══ INFORMATION PROVIDED ══
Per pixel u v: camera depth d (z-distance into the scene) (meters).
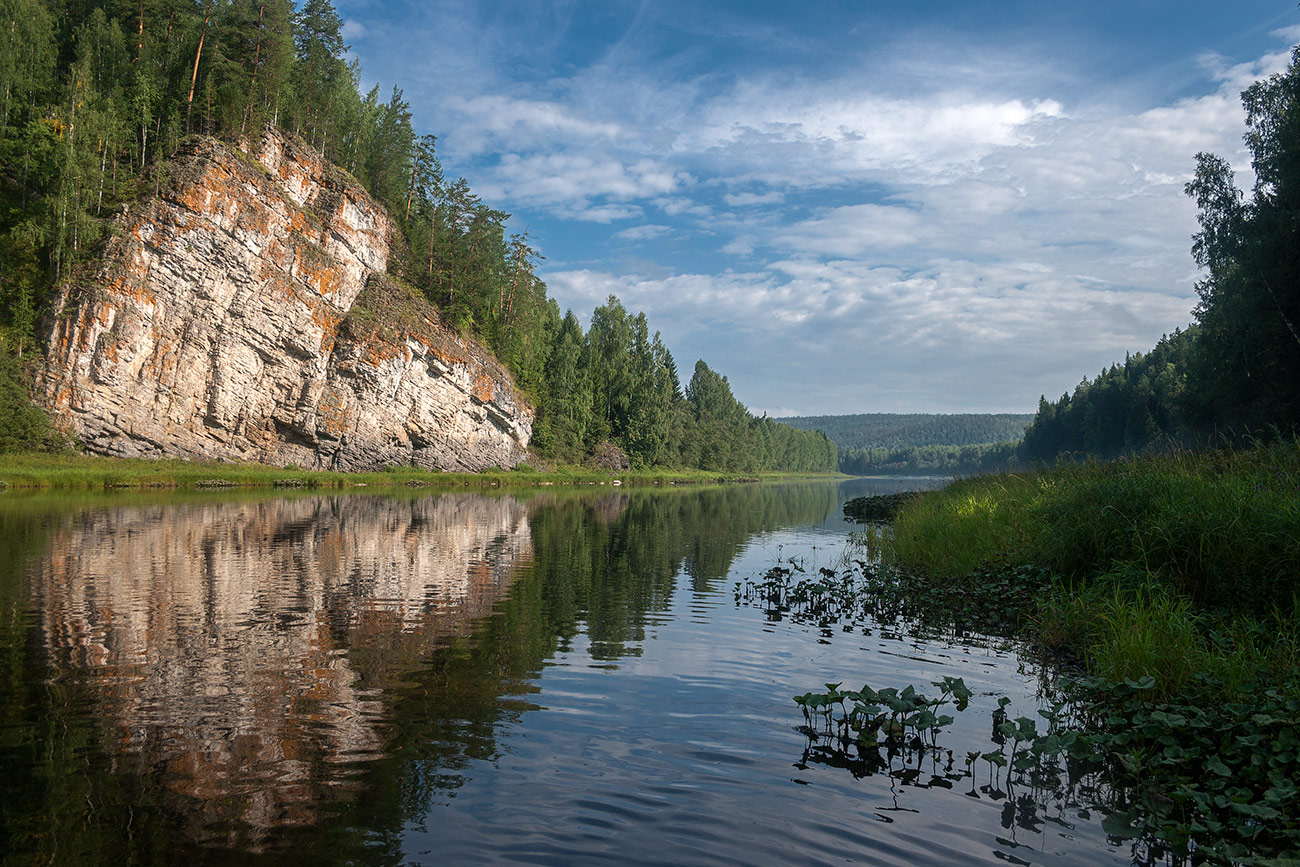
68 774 5.75
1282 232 36.38
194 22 66.69
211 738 6.57
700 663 9.54
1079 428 111.25
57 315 52.97
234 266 61.75
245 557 18.17
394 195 85.19
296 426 68.06
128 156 62.31
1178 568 11.03
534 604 13.49
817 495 80.38
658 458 129.50
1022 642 10.98
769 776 6.00
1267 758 5.90
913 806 5.50
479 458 86.62
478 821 5.09
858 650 10.40
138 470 52.47
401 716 7.27
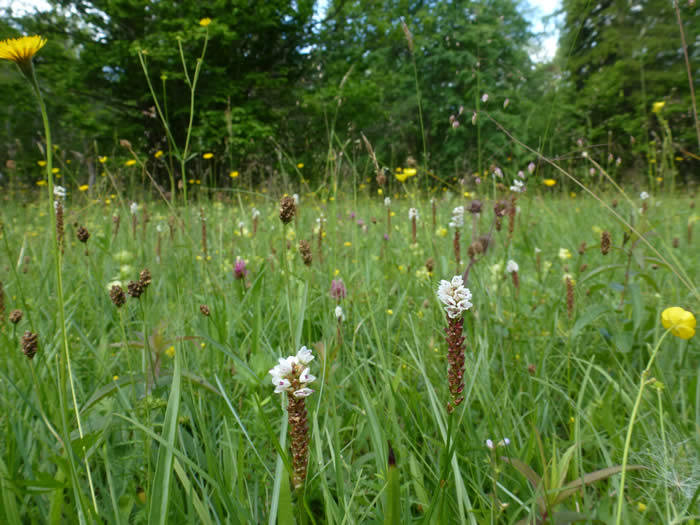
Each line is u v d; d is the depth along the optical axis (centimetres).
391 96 1961
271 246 318
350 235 395
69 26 1664
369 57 1894
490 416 138
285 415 105
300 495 84
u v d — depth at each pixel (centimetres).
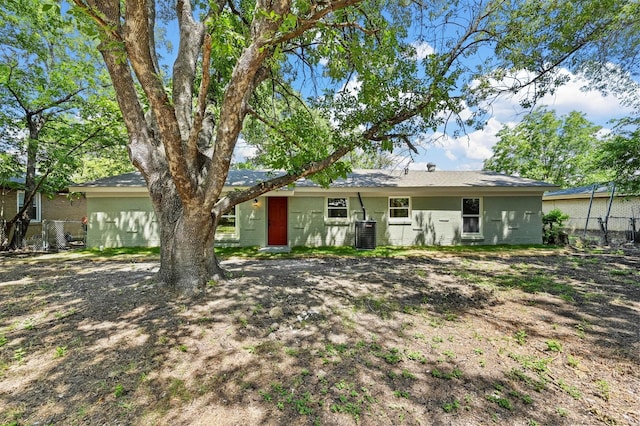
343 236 1177
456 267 759
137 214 1098
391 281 607
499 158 2614
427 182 1216
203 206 488
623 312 442
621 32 679
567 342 348
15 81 1022
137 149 518
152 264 791
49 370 281
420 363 304
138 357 304
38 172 1228
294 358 310
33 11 994
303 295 496
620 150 1044
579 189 1708
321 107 636
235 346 331
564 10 651
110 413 229
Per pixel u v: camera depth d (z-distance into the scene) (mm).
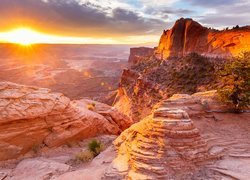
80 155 16125
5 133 15805
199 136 11805
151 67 80188
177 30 84375
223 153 12375
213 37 70750
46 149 17594
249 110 16766
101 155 15133
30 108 17156
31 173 13867
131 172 10992
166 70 68812
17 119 16188
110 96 92562
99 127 23344
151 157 11047
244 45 58781
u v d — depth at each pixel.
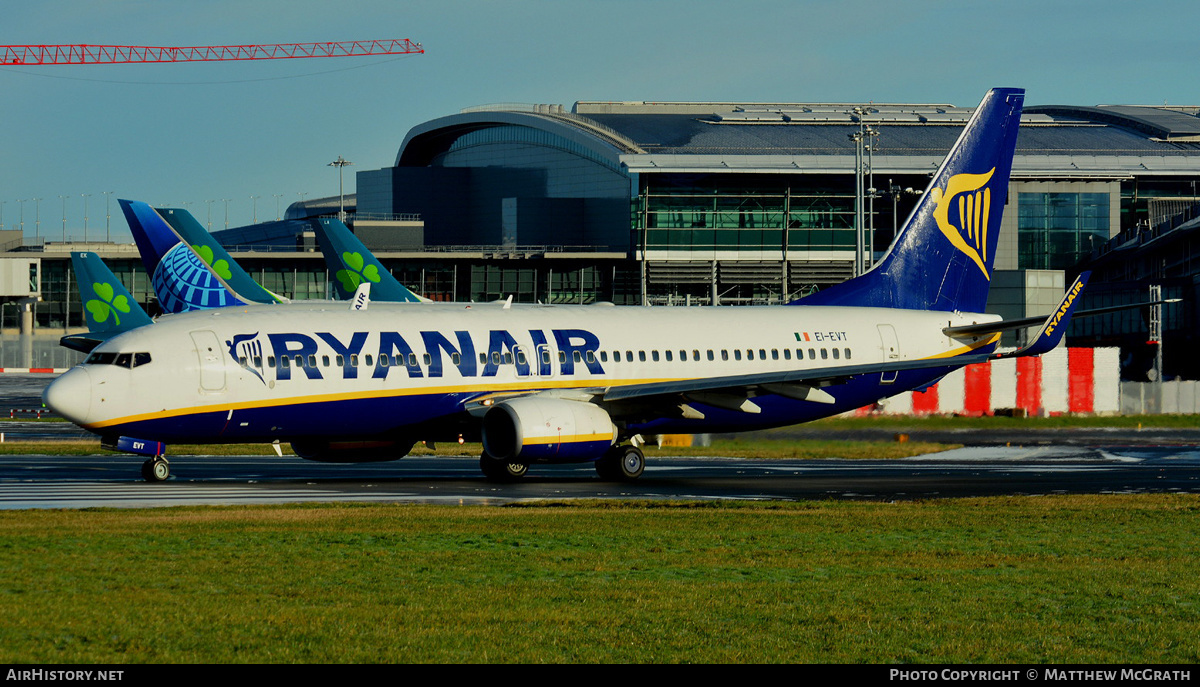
═══
* **ASSIGNED TASK**
Beginning with the line that contains "128 156 62.31", write out the lines of the material above exactly, and end with the line that contains "244 45 58781". Omit the pictures.

* **ANSWER SPACE**
128 156 62.31
1178 568 11.03
534 604 13.49
817 495 80.38
658 458 129.50
1022 642 10.98
769 776 6.00
1267 758 5.90
913 806 5.50
479 458 86.62
478 821 5.09
858 650 10.40
138 470 52.47
401 716 7.27
Each line is u v d; d is the depth along the optical axis (centimetres).
391 96 1961
271 246 318
350 235 395
69 26 1664
369 57 1894
490 416 138
285 415 105
300 495 84
u v d — depth at each pixel (centimetres).
343 236 1177
456 267 759
137 214 1098
391 281 607
499 158 2614
427 182 1216
203 206 488
623 312 442
621 32 679
567 342 348
15 81 1022
137 149 518
152 264 791
49 370 281
420 363 304
138 357 304
38 172 1228
294 358 310
33 11 994
303 295 496
620 150 1044
579 189 1708
321 107 636
235 346 331
564 10 651
110 413 229
Per pixel u v: camera depth d (z-distance into the scene) (mm).
80 155 16125
5 133 15805
199 136 11805
151 67 80188
177 30 84375
223 153 12375
213 37 70750
46 149 17594
249 110 16766
101 155 15133
30 108 17156
31 173 13867
131 172 10992
166 70 68812
17 119 16188
110 96 92562
99 127 23344
151 157 11047
244 45 58781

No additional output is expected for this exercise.